### Material provided
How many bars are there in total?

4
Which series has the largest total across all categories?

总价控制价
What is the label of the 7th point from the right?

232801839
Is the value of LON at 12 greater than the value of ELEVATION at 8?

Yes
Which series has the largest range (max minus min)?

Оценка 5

### Task directions
Return all of the entries above verbatim, keeping every character and line unchanged.

### Task answer
How many bars are there in total?

4
Which series has the largest total across all categories?

总价控制价
What is the label of the 7th point from the right?

232801839
Is the value of LON at 12 greater than the value of ELEVATION at 8?

Yes
Which series has the largest range (max minus min)?

Оценка 5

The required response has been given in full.